Marcel Winatschek

Already Dead

The sun was brighter back then, the sky a deeper blue. Even the Lidl lemonade tasted better, came in cans too. Summers were hotter, the nights at the swimming pool more forbidden, the skin-on-skin more electric. And the TV—man, that was actual television. The whole Pokémon-obsessed crew sprawled in front of the screen after school, chips and cola within reach, one dubbed anime after another, and then out into the streets running like we’d sprouted tails and learned to fight like Goku.

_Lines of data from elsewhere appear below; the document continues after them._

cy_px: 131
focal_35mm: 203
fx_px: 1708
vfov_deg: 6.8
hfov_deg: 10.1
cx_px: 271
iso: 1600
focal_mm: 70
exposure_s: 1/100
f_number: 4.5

And the games. God, the games! Nothing before or since has ever hit the same way as sitting in front of the N64, four of us crammed around the controller taking turns in Smash Bros or Mario Kart, or watching them ride through the fields in Ocarina of Time while the rest of us just stood there, perfectly happy watching Link fish—actually fish, for minutes, and we’d just stare, hypnotized by it.

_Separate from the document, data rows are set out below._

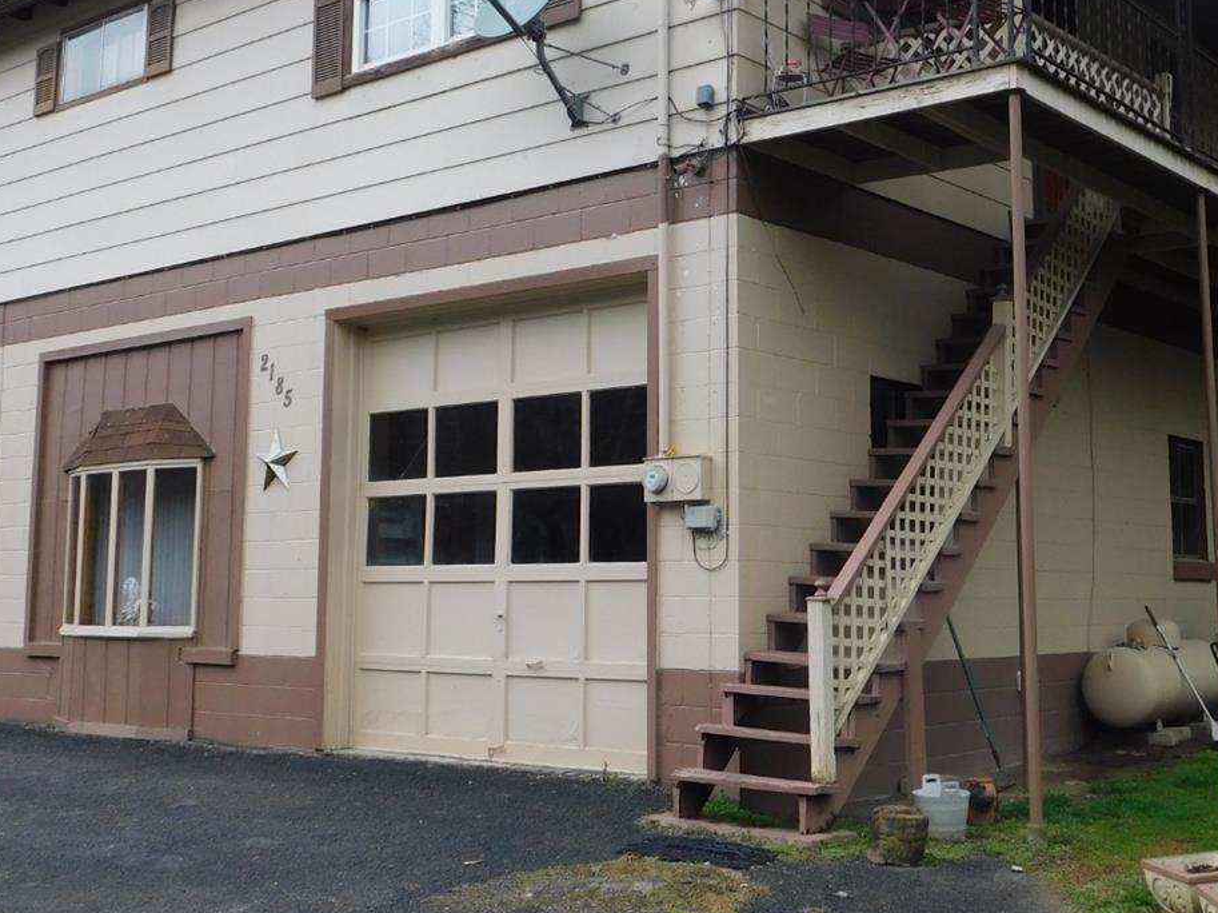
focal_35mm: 46
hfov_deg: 41.2
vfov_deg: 31.4
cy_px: 371
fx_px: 1618
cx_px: 651
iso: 125
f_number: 3.2
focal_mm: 4.9
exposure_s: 1/250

But here’s what I know now: the longer you live, the more you’re already dead. I know everything and everyone, nothing lands new anymore. I’ve had enough tits and pussy for the next fifty years; given the choice between an orgasm and cake, cake wins now. I think I know what there is to know, and whatever I don’t know isn’t worth knowing. Nothing shocks me anymore—I’ve lived through worse, seen worse, felt worse.

Is that the curse? Being raised on sitcoms with stand-in families, fed internet death and fucking and advertising since birth, in a culture that just remixes itself—same music, same clothes, same emotions—on an endless loop until you’re in a box? Yeah. We’re the coolest and most burnt-out generation there’s ever been, and I live with that.